Berlusconi, eversione o disperazione?

Con un messaggio più da “disperato” che “eversivo” Silvio Berlusconi, costretto alla decadenza dal Senato, si appresta a portare i suoi all’opposizione e a mostrare i muscoli in piazza. Quella piazza che il prossimo mercoledì – giorno del voto sulla decadenza a Palazzo Madama – dimostrerà anche platealmente l’epilogo del fallimento personale e politico del Cav.


Fra pochi giorni, il 27 novembre, il “Ghe pensi mi” si ritroverà con una somma di “ex”, quale premier e leader che fu, quale parlamentare che fu, quale salvatore della patria che fu, rimanendogli in mano un pugno di foglie secche, un manipolo di fan rancorosi su una zattera alla deriva, con il rischio di finire pure in gattabuia.
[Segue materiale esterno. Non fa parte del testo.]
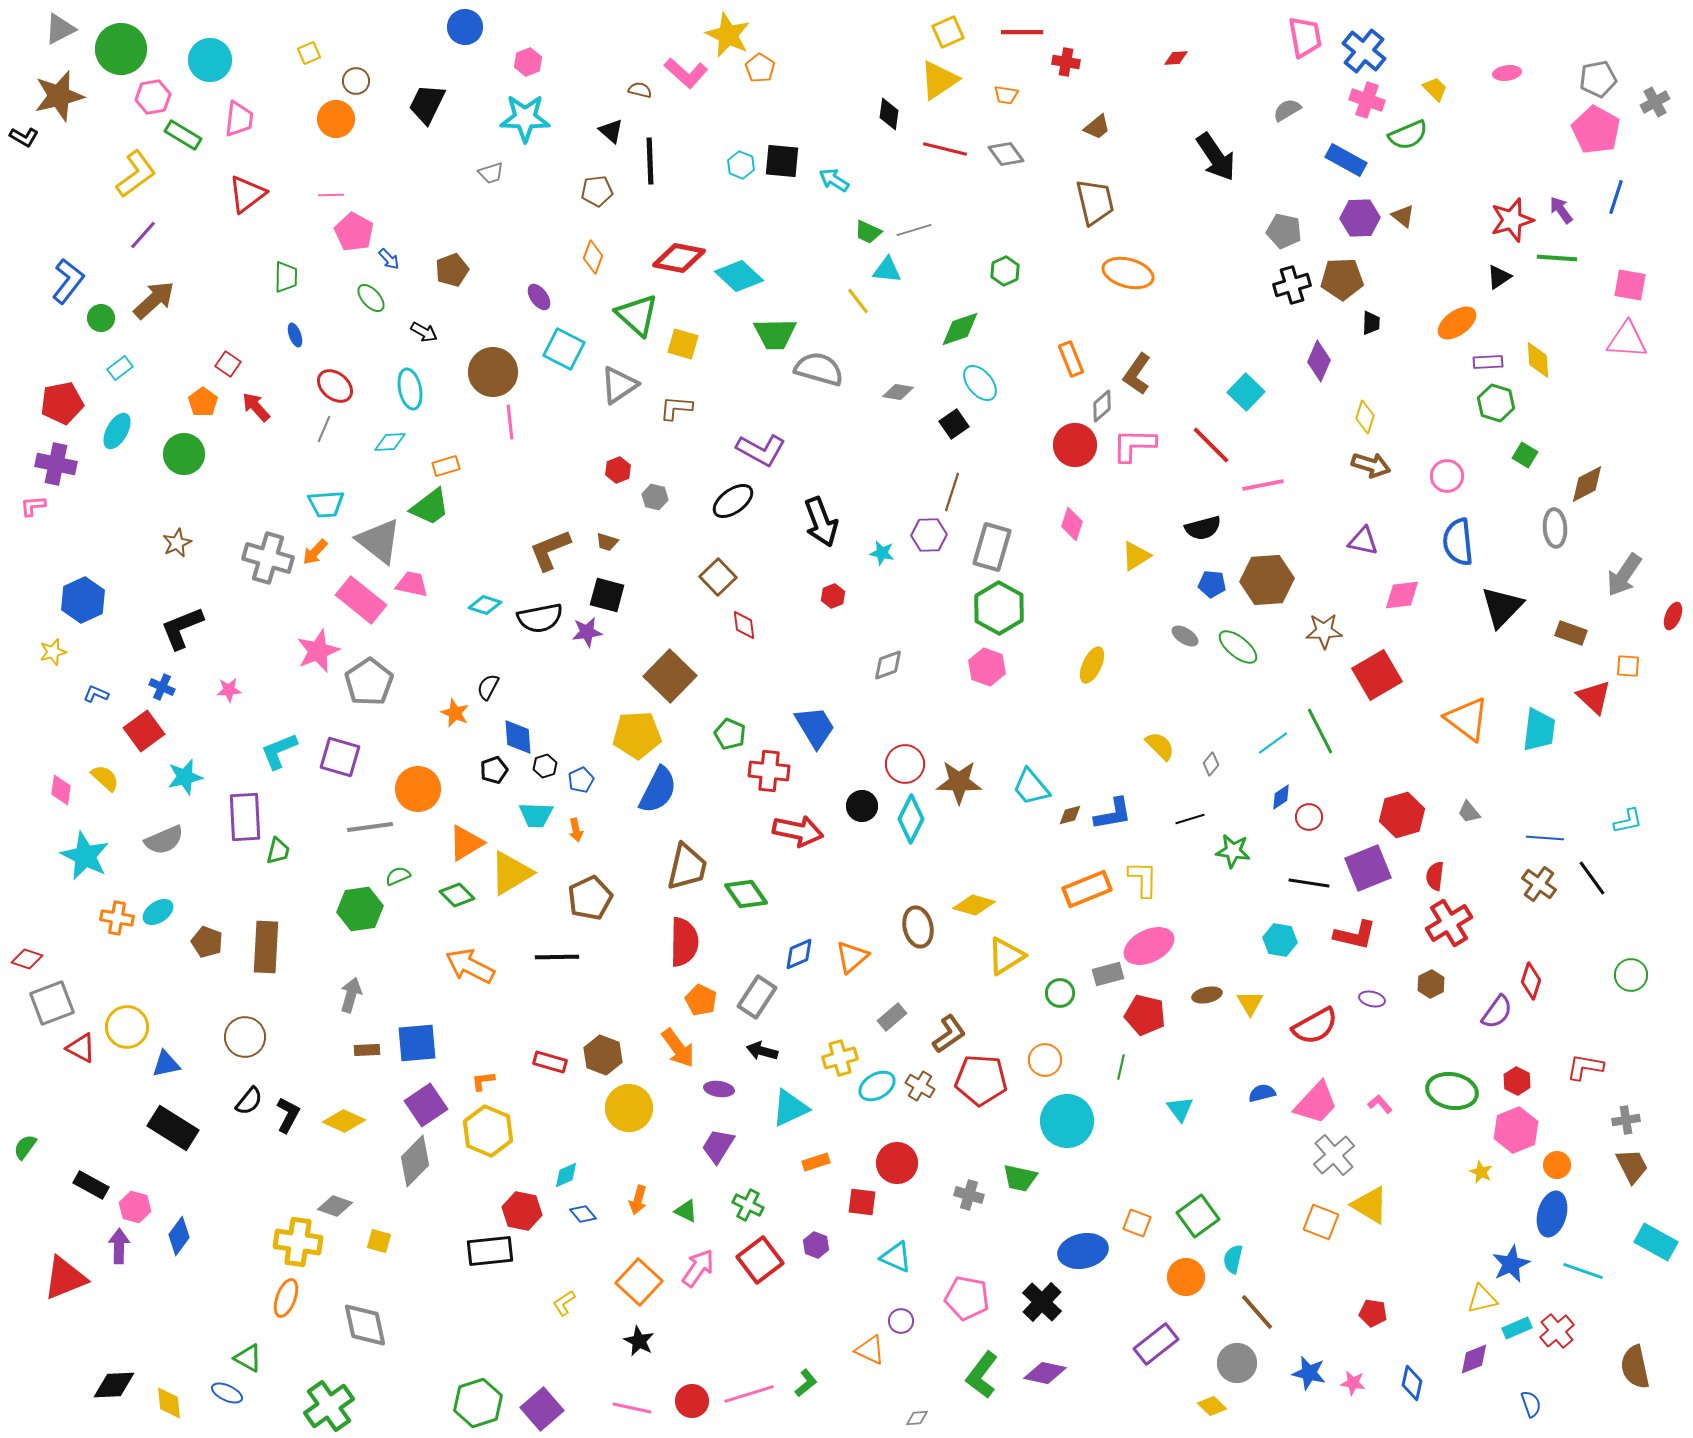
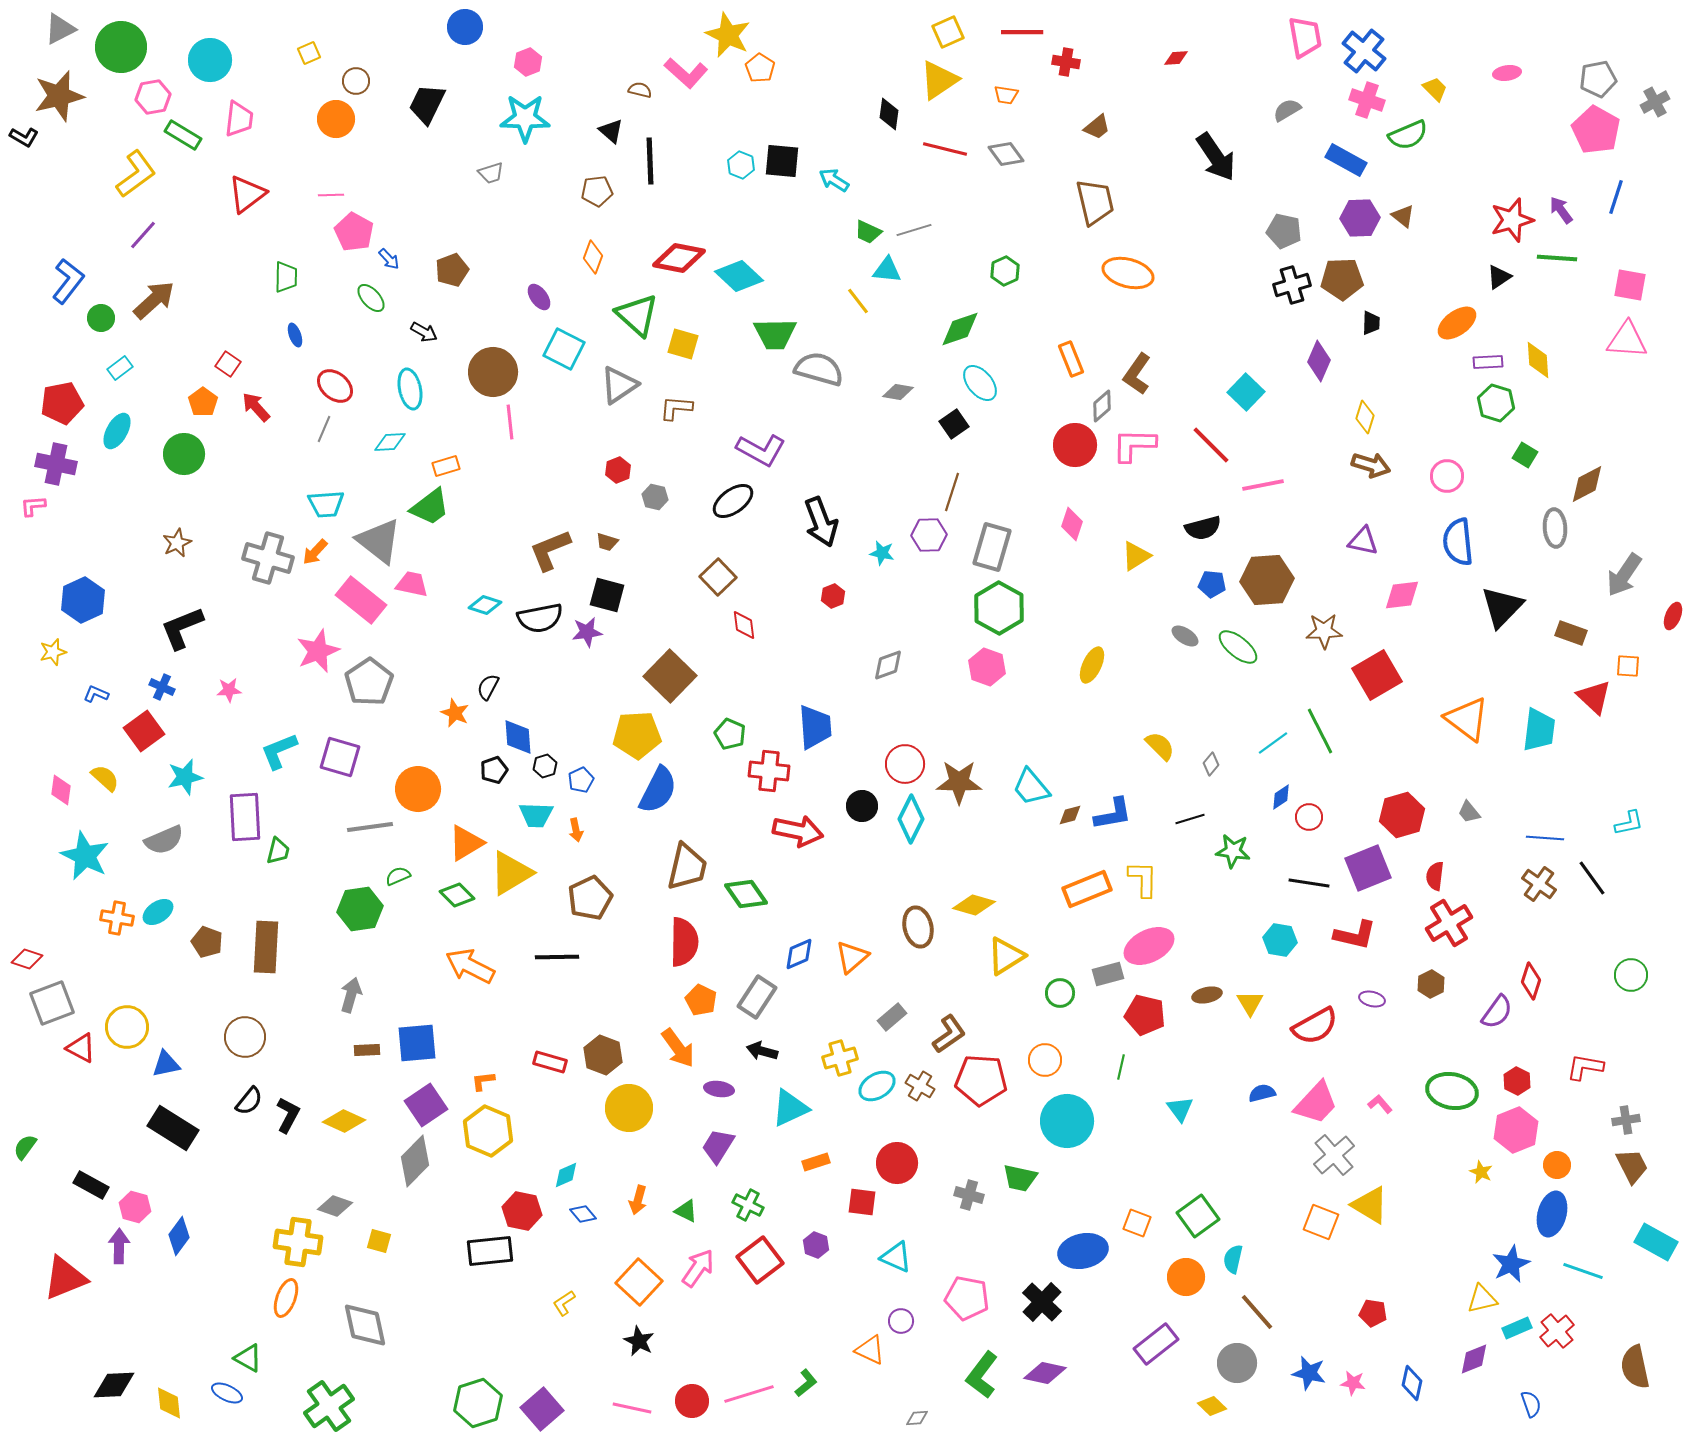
green circle at (121, 49): moved 2 px up
blue trapezoid at (815, 727): rotated 27 degrees clockwise
cyan L-shape at (1628, 821): moved 1 px right, 2 px down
Il vento ammorbante del berlusconismo alimenterà ancora gli ultimi servitori del rais di Arcore, i furboni delle caste e i furbetti del quartierino, sempre alla ricerca di un capo che li copra nei loro giochi di potere e nei loro affari discutibili, incuranti di regole e di leggi e degli interessi generali della nazione.

Con il discorso di ieri alla kermesse dei giovani di Forza Italia Berlusconi si è scavato la fossa da solo, definendo il voto in calendario mercoledì prossimo al Senato: "un colpo di Stato". “In Senato – ha gridato il Cavaliere – c’è un processo per un omicidio politico del leader del centrodestra”.

Il leader di Forza Italia ha rimarcato che nel corso del processo sui diritti tv "è stato calpestato il principio della verità e della legge, poi è stato calpestato il principio della irretroattività di una legge e infine è stato messo da parte il regolamento del Senato". Quindi la minaccia:
"sfidiamo apertamente questa sinistra, che non ha mai rinnegato la sua storia e l'ideologia più criminale e disumana del mondo e fa dell'odio un comportamento invincibile. Non pensino che noi lasceremo che questo colpo di Stato si realizzi senza reazione da parte nostra". Ovvero, "non credo che noi possiamo accettare una violenza così fatta nei confronti della nostra democrazia e libertà. Credo che gli italiani di buon senso non possono accettare che nel nostro Paese si compia un simile delitto".



"Alla sinistra - rimarca il leader di Forza Italia - voglio dire che non ho paura, non ho niente da farmi
perdonare, sono completamente innocente e rappresento la bandiera del mio popolo, gli italiani che credono nella libertà". Poi l’affondo contro Napolitano: "Il Presidente della Repubblica non dovrebbe avere un attimo di esitazione a dare, senza che io la richieda, perché io ho una dignità e dunque non lo farò, un provvedimento che cancelli questa ignominia dell'affido ai servizi sociali".

"Sono tre notti consecutive che non dormo perchè sono preoccupatissimo per quanto sta accadendo. Non mi preoccupo per me, ma per quel che sta succedendo al nostro Paese. Sono preoccupato per l'attacco che si sta portando alla nostra libertà”.

Che dire? Solo in questa Italia certi (pochi) giudici utilizzano i tribunali come strumenti per le loro carriere (politiche) e soprattutto solo in questa Italia un pluricondannato fa pressioni indebite sul capo delo Stato (e non solo), manifesta e chiama il popolo in piazza alla rivolta contro i giudici e contro la Repubblica costituita. E il Pd assiste.